12.3.1 Lichamelijke groei en ontwikkeling
De enorme groeisnelheid van de eerste jaren daalt in het vijfde levensjaar tot ongeveer 7 cm per jaar (figuur 12.4). In de jaren daarna groeit een kind nog ongeveer 6 cm per jaar. Een meisje van 10 jaar groeit nog 5.5 cm per jaar; een jongen van 12 jaar 5 cm per jaar. Dan begint de puberteitsgroeispurt: een explosieve groeiversnelling waardoor kinderen in korte periode met hoge snelheid doorschieten naar nagenoeg volwassen lengte. Lengtegroei is ééndimensionaal, maar met de lengte neemt ook de massa toe.

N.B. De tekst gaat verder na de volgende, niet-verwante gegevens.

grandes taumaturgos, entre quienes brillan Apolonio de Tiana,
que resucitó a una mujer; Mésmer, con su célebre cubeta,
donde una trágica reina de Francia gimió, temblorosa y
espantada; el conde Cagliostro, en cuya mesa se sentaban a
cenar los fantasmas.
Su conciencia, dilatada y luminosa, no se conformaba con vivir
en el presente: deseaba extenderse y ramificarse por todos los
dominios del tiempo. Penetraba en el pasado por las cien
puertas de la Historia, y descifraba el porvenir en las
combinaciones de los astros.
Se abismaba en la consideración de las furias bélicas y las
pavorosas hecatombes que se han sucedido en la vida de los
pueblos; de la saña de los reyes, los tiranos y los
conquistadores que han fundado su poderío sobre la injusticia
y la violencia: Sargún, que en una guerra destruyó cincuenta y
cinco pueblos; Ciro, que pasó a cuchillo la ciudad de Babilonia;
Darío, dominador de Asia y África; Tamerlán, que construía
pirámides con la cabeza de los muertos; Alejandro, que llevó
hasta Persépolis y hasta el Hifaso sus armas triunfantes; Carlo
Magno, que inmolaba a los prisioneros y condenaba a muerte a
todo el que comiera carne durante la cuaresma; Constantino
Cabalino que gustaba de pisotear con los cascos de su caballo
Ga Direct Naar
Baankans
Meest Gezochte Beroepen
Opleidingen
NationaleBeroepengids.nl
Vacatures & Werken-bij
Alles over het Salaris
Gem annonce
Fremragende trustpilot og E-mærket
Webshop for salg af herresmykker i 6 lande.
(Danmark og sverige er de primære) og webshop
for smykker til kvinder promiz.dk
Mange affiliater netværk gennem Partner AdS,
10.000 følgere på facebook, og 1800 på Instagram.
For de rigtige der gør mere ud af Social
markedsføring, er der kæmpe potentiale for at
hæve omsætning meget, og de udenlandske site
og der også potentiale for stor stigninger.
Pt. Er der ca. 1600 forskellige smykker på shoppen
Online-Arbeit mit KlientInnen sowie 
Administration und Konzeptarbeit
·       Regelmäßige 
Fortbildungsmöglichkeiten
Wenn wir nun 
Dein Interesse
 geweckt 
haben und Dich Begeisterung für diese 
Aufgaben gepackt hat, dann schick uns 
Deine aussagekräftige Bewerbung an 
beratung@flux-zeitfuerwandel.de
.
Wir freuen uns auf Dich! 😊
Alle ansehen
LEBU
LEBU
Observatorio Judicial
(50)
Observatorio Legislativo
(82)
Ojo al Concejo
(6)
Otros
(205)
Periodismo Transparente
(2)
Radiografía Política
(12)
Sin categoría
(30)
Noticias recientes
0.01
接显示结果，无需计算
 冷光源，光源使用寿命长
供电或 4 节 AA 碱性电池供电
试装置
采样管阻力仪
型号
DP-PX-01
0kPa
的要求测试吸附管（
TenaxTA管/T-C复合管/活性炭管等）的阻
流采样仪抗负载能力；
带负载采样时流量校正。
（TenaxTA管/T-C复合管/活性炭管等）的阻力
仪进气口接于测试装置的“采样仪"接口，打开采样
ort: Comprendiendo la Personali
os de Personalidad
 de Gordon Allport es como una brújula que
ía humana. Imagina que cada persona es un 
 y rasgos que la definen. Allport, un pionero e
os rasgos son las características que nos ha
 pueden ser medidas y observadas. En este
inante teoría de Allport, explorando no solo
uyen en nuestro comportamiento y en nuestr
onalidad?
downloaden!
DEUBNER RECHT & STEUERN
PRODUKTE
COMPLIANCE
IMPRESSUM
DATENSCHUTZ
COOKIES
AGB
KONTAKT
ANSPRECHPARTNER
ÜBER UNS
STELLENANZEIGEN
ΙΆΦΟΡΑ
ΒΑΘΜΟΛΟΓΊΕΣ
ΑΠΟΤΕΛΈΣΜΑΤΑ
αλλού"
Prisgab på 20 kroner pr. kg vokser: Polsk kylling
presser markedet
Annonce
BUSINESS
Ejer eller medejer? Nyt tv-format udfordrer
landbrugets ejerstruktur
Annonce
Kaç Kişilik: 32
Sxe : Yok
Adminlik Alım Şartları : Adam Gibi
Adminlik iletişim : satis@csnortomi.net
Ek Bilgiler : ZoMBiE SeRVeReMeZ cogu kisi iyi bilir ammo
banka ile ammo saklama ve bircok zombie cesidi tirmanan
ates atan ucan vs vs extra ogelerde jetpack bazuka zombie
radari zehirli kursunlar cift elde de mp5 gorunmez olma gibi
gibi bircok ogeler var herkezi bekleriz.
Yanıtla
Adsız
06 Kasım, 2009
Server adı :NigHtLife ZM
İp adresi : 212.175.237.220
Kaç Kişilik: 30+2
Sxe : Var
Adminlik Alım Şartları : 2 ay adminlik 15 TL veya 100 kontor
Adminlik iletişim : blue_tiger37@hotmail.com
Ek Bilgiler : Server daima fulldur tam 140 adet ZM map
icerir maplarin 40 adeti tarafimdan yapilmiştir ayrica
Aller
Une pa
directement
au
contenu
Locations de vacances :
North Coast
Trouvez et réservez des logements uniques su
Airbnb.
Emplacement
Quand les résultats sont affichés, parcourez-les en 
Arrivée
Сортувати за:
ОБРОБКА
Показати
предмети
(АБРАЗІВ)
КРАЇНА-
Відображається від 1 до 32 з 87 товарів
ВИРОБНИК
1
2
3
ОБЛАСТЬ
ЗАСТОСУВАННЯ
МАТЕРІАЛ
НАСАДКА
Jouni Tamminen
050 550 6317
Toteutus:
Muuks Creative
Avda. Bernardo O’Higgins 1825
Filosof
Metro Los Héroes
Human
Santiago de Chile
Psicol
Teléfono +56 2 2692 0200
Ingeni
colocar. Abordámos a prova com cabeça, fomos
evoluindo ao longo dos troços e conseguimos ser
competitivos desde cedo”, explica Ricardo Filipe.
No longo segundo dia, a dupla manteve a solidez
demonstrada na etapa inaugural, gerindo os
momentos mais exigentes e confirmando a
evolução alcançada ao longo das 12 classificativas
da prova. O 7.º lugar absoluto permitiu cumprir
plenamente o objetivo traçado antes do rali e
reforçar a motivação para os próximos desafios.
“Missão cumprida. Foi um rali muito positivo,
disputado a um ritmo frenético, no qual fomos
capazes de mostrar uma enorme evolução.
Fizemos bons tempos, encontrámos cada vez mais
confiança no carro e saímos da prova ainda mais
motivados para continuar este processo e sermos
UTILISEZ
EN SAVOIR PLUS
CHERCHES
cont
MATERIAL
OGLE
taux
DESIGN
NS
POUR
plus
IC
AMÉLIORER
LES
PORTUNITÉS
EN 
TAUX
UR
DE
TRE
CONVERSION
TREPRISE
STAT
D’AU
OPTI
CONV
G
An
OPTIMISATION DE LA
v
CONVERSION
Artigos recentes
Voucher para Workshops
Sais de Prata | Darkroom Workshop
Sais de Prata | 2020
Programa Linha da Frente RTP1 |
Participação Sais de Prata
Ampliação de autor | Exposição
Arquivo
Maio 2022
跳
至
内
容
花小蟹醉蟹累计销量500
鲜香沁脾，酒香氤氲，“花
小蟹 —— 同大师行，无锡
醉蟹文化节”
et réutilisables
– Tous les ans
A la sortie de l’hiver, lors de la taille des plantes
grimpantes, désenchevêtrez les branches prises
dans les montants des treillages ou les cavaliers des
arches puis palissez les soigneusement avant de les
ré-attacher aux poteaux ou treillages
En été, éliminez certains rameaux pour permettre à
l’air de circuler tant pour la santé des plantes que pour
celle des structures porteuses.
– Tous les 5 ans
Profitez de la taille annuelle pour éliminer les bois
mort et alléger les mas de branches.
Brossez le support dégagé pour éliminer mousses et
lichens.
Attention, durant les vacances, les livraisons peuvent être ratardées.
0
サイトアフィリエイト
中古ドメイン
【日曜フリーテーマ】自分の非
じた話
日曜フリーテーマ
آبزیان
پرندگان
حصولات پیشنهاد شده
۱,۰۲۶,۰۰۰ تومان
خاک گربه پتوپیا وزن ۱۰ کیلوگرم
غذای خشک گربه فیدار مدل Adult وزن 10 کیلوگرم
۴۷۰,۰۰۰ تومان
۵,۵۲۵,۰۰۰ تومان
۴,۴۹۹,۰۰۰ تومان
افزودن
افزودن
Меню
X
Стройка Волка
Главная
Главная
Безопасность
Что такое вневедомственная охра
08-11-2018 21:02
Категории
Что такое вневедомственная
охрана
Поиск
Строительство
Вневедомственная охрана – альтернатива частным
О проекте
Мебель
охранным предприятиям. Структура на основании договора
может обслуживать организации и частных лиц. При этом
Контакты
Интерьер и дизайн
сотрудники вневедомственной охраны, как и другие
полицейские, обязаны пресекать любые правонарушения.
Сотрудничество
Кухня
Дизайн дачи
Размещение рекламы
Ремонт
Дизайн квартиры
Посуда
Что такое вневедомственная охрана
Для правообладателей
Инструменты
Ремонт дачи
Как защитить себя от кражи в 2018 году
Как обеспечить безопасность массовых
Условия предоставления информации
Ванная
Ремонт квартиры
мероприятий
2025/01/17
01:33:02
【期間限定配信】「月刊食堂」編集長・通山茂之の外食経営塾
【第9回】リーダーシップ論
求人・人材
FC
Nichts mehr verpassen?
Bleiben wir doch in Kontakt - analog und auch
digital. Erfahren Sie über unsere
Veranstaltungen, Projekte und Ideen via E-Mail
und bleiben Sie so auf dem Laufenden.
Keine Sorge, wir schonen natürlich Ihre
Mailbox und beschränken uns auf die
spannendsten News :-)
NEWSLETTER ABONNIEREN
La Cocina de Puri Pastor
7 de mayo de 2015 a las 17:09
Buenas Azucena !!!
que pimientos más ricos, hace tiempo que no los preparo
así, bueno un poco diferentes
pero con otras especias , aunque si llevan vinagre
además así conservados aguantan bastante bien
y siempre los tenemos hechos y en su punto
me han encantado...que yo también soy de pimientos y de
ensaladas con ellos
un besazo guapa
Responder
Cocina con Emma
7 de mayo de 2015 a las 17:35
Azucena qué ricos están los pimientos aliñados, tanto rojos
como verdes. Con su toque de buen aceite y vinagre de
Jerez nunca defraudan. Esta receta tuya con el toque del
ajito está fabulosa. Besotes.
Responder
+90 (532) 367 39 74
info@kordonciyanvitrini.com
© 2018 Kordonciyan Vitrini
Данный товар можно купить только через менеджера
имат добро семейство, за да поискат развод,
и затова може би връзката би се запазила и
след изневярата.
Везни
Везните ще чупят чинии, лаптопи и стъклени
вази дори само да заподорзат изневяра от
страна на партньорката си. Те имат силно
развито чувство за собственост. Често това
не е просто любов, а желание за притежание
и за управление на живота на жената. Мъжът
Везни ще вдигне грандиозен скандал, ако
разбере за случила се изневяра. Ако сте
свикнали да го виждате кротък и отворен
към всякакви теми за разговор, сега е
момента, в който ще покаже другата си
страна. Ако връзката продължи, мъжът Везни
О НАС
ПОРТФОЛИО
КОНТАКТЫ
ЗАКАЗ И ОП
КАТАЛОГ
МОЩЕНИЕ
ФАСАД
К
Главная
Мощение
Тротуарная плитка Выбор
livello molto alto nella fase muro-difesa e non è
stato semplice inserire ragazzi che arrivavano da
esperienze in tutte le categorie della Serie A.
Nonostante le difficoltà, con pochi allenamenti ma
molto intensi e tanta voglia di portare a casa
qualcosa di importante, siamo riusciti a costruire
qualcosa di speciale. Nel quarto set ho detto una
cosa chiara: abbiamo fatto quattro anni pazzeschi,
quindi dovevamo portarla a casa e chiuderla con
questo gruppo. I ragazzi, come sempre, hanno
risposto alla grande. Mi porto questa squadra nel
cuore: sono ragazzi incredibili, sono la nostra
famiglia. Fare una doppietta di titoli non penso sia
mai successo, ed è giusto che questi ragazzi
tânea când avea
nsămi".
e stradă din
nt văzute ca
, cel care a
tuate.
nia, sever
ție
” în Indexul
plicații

12.3.2 Het zintuig- en zenuwstelsel
In de basisschoolperiode ontwikkelt het zenuwstelsel zich nog verder. Er worden weliswaar geen nieuwe neuronen meer gevormd, maar er ontstaan nog wel meer uitlopers van de neuronen (axonen). Deze axonen maken nog meer verbindingen die leiden tot een steeds verfijnder netwerk. Ook wordt nog steeds steunweefsel (gliacellen) en myeline (voor isolatie en prikkelgeleiding) om de zenuwvezels aangelegd. Hierdoor kunnen steeds fijnere signalen worden opgenomen en verspreid. Door gebruik en oefening worden bepaalde hersendelen en neuronale wegen groter en sneller, deels ten koste van andere die onderdrukt worden. Bepaalde bewegingspatronen raken ingeslepen en gaan voortaan automatisch, zoals lopen, fietsen en zwemmen.
12.3.3 Motorische ontwikkeling
Motorische verkenningen voeden de zintuigen. Er ontstaat een referentiekader voor het denken. Omdat informatie uit de zintuigen weer feedback geeft over de bewegingen, is het duidelijk dat voor de motorische ontwikkeling zowel de zintuigen als de bewegingen in wisselwerking van belang zijn. Er is een enorme variatie in motoriek te onderkennen als gevolg van individuele biologische verschillen in bouw en rijping van het zenuwstelsel, als gevolg van verschillen in bewegingservaring en -oefening, als gevolg van verschillen in milieuomstandigheden en als gevolg van psychische en emotionele factoren. Doorgaans zijn meisjes vlotter en handiger dan jongens.